Lorsque les armes se tairont enfin à Gaza, Israéliens et Palestiniens seront confrontés à une réalité vieille de plusieurs décennies, que ni la violence ni les demi-mesures politiques ne pourront surmonter. Juifs et Palestiniens continueront de revendiquer une propriété privilégiée de la Palestine, s’appuyant sur des siècles d’histoire, dont les mérites ne seront jamais définitivement tranchés, que ce soit par les historiens ou par les deux protagonistes eux-mêmes. La question n’est donc pas de savoir si Juifs et Palestiniens continueront à vivre côte à côte, mais comment. Le feront-ils au milieu de spasmes incessants de violence ou dans le cadre d’une coexistence née d’un règlement négocié, qui réconcilierait le besoin de sécurité d’Israël avec le désir des Palestiniens d’avoir leur propre État?
Les dirigeants israéliens affirment depuis longtemps qu’ils ne peuvent pas négocier avec le Hamas, qui considère l’État juif comme le résultat d’un projet colonial de peuplement sioniste. Pourtant, cette barrière insurmontable à un règlement politique n’existe pas en Cisjordanie — ou, plus précisément, n’existe plus depuis que l’Organisation de libération de la Palestine (OLP) a renoncé au terrorisme en 1988, reconnu le droit d’Israël à vivre en paix, et accepté de négocier pour créer un État palestinien englobant la Cisjordanie et Gaza. La décision historique de l’OLP a permis le retour de sa direction, d’abord à Gaza puis en Cisjordanie, la formation d’un organe de gouvernance, l’Autorité palestinienne (AP), et l’engagement dans une quête de règlement politique qui donnerait naissance à un État palestinien.”
Les négociations entamées en 1991 ont abouti à deux accords majeurs, Oslo I (1993) et Oslo II (1995), avec les États-Unis jouant le rôle de médiateur. Le second accord a instauré une division tripartite de la Cisjordanie, accordant à l’Autorité palestinienne (AP) des droits de gouvernance limités dans les Zones A et B, tandis qu’Israël conservait un contrôle exclusif sur la Zone C, qui représente 61 % du territoire. Aujourd’hui encore, l’AP n’exerce une autorité civile et militaire complète que dans la Zone A, qui ne couvre que 18 % de la Cisjordanie. De plus, même dans les Zones A et B, les pouvoirs de l’AP sont limités : Israël contrôle l’espace aérien, les points de passage, les télécommunications, les ressources en eau et d’autres ressources naturelles.
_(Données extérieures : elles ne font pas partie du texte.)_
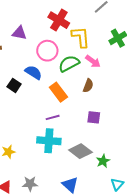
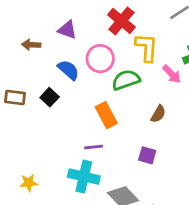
pink arrow: (93, 61) -> (172, 74), moved
blue semicircle: (33, 72) -> (68, 70), moved
brown semicircle: (88, 86) -> (158, 114), moved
Dans ces zones, la population palestinienne est dispersée sur ‘165 îles déconnectées’, tandis que la Zone C, une vaste étendue continue, abrite tous les établissements juifs ainsi que plus de 200 000 Palestiniens. Hagai El-Ad, ancien directeur exécutif de l’organisation israélienne de défense des droits de l’homme B’Tselem, compare à juste titre la géographie politique de la Cisjordanie à du ‘fromage suisse’. Israël n’a jamais été prêt à faire les choix difficiles nécessaires pour transformer ce patchwork en un État palestinien souverain et territorialement continu — pas même lors des pourparlers de Camp David en 2000. Contrairement à la mythologie selon laquelle le Premier ministre Ehud Barak aurait offert à Yasser Arafat, alors leader de l’AP, un État couvrant presque toute la Cisjordanie, Israël n’a en réalité présenté ni documents, ni cartes, ni même d’accord pour un État palestinien pleinement souverain avec un territoire unifié.
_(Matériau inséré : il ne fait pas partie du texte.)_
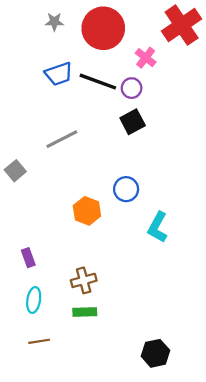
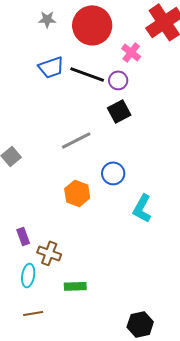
gray line: (62, 139) -> (76, 140), moved
brown cross: (84, 280) -> (49, 253), moved, turned 35

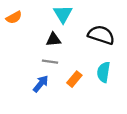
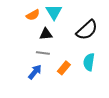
orange semicircle: (14, 17) -> (33, 15), moved
black semicircle: (101, 35) -> (87, 30), turned 120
Le plan proposé par le Premier ministre Ehud Olmert en septembre 2008, après une série de réunions avec le président de l’Autorité palestinienne Mahmoud Abbas, allait beaucoup plus loin que ses prédécesseurs. Cependant, Olmert étant alors en déclin politique, Abbas a refusé de se précipiter pour accepter un plan dont l’avenir était incertain. Depuis lors, le concept de deux États s’est progressivement affaibli, ravivant l’idée d’un État unique offrant des droits égaux aux Juifs et aux Palestiniens.
La frustration qui en a résulté a relancé une idée autrefois défendue par des intellectuels juifs dans les premières décennies du sionisme, tels que Gershom Scholem, Judah Magnes et Martin Buber. Parmi les partisans israéliens plus récents, on trouve Meron Benvenisti, ancien adjoint au maire de Jérusalem, et Avi Shlaim, historien à Oxford. Du côté palestinien, cette vision a été soutenue par des figures comme le regretté universitaire Edward Said, Sari Nusseibeh, professeur de philosophie et ancien président de l’Université Al-Quds à Jérusalem, et Rashid Khalidi, historien à l’Université Columbia. Bien que leurs conceptions d’un État unique inclusif ne soient pas identiques, elles reposent toutes sur l’idée que la prolifération des colonies juives a rendu irréalisable la création de deux États nationaux séparés.